Accra, Mar 08, GNA – On International Women’s Day (IWD) 2025, the African Development Bank Group(AfDB) has lauded women’s role as drivers of regional integration in Africa.

Dr Joy Kategekwa, Director of the African Development Bank Group’s Regional Integration Coordination Office, in a video message to mark the Day said there was no regional integration without stepping up action in support for women in trade in Africa; adding that “today we stand tall – proud of progress made but aware much more needed to be done”.

“Women come to the cross-border trade marketplace with a unique set, they face a unique set of challenges and if you start from the side of their access to productive resources, land for example, that is an issue in several jurisdictions, the ability of women to own land, certainly at the scale that can engage in large-scale productive ventures,” she stated.

“When you look at financing for example, there are practices, norms, perceptions that make it difficult for women to access financing, even if we know and studies confirm that women pay their debts very consistently.”

Dr Kategekwa said when one looks at the cross-border point, citing the border posts, women face unique challenges in these processes, whether it is about the fees and charges they are having to pay, whether it is about the rules and regulations changing arbitrarily.

“But let’s also talk about market information, what are the opportunities assured, how can women utilize them, what about the incentives within these countries that can allow for women to engage in production at the type of scale that would allow them to engage in cross-border trade? She asked.

Dr Kategekwa said all of these were important issues that women face as they engage in cross-border trade.

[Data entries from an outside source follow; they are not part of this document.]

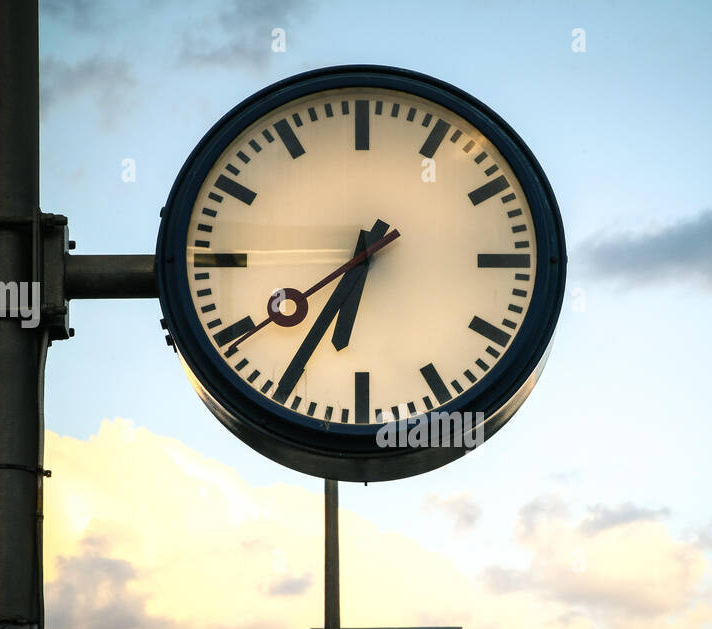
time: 6:35
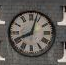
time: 8:03
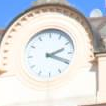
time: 2:19
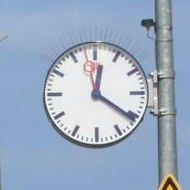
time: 12:20
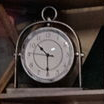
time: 10:30
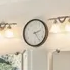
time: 2:24
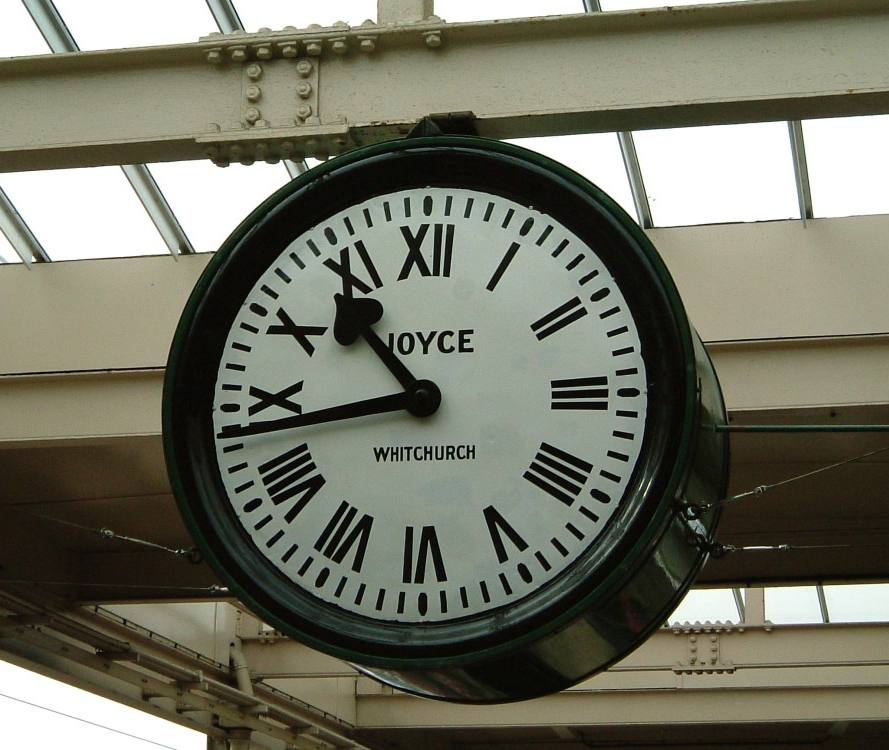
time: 10:43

Framing her response in two ways, she said the first one was that financial institutions must have a consciousness in the way in which their business was done that ensures that it speaks specifically to the priorities of women.

She reiterated that this was a foundational question, which essentially means that all of the programmes and businesses of these financial institutions must have a gender lens.

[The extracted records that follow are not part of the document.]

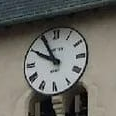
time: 9:54
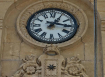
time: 1:16
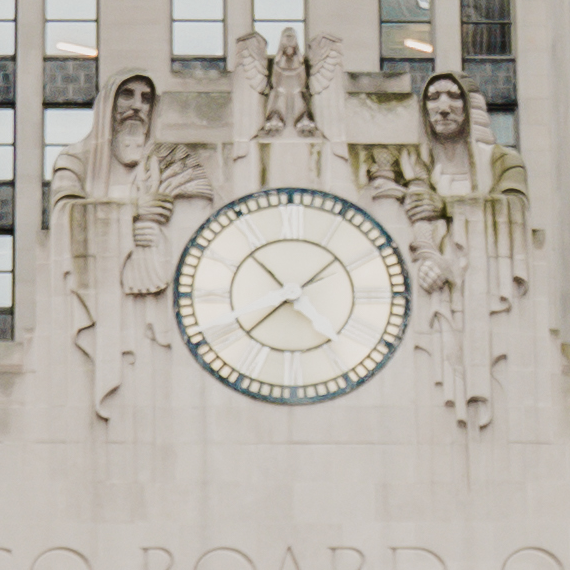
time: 4:38
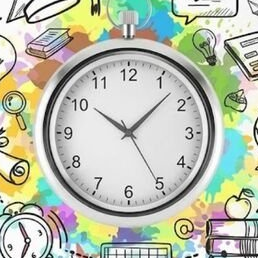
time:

She noted that the African Development Bank Group is leading the way with the gender marker that ensures that the investments and projects that the Bank engages in were sensitive to women. These over would show impact and increase in the gender dividend through the investments, she added.

Touching on the second question, Dr Joy Kategekwa said one would also have to be targeted about the specificities of programmes that were intended to unlock the specific opportunities for women but also the specific challenges women face in trying to seize those opportunities.

She indicated that if financing was an issue, one thinks about the Affirmative Financing Action for Women in Africa (AFAWA), a groundbreaking programme of the African Development Bank Group that was really starting to change the game on this enduring challenge of women accessing finance.

She said in its model of making financing available to commercial banks so that they could lend to women entrepreneurs, women engaged in multiple ventures of a business nature and that they were making financing that is affordable available to women.

Dr Kategekwa said that they could expect it to start to change the game in terms of the ability for women not only to start but to stay in business and to scale their businesses.

She said from the regional integration perspective they were excited about that because what it means was that the capacities could be built to start to engage in these huge opportunities that the African Continental Free Trade Area (AFCFTA) was Creating.

Apart from AFAWA, she touched on another AfDB Group-led initiative by President Akinwumi Adesina, the Youth Entrepreneurship Investment Banks.

This, she said, was powerful in putting the wind in the sail of the ideas of Africa’s young people.

Dr Kategekwa noted that when young people have ideas, which they could transform into businesses, they could transform into products or transform them into services.

She said it would be a valid business proposition that could start their process of creating incomes and generating wealth.

“The hope is that these ideas at some point can be transformed into the industries of the future,” she said.

She said AfDB Group sees these two programmes and many more at the Bank having a huge transformative impact on the landscape of women and women enterprises in Africa.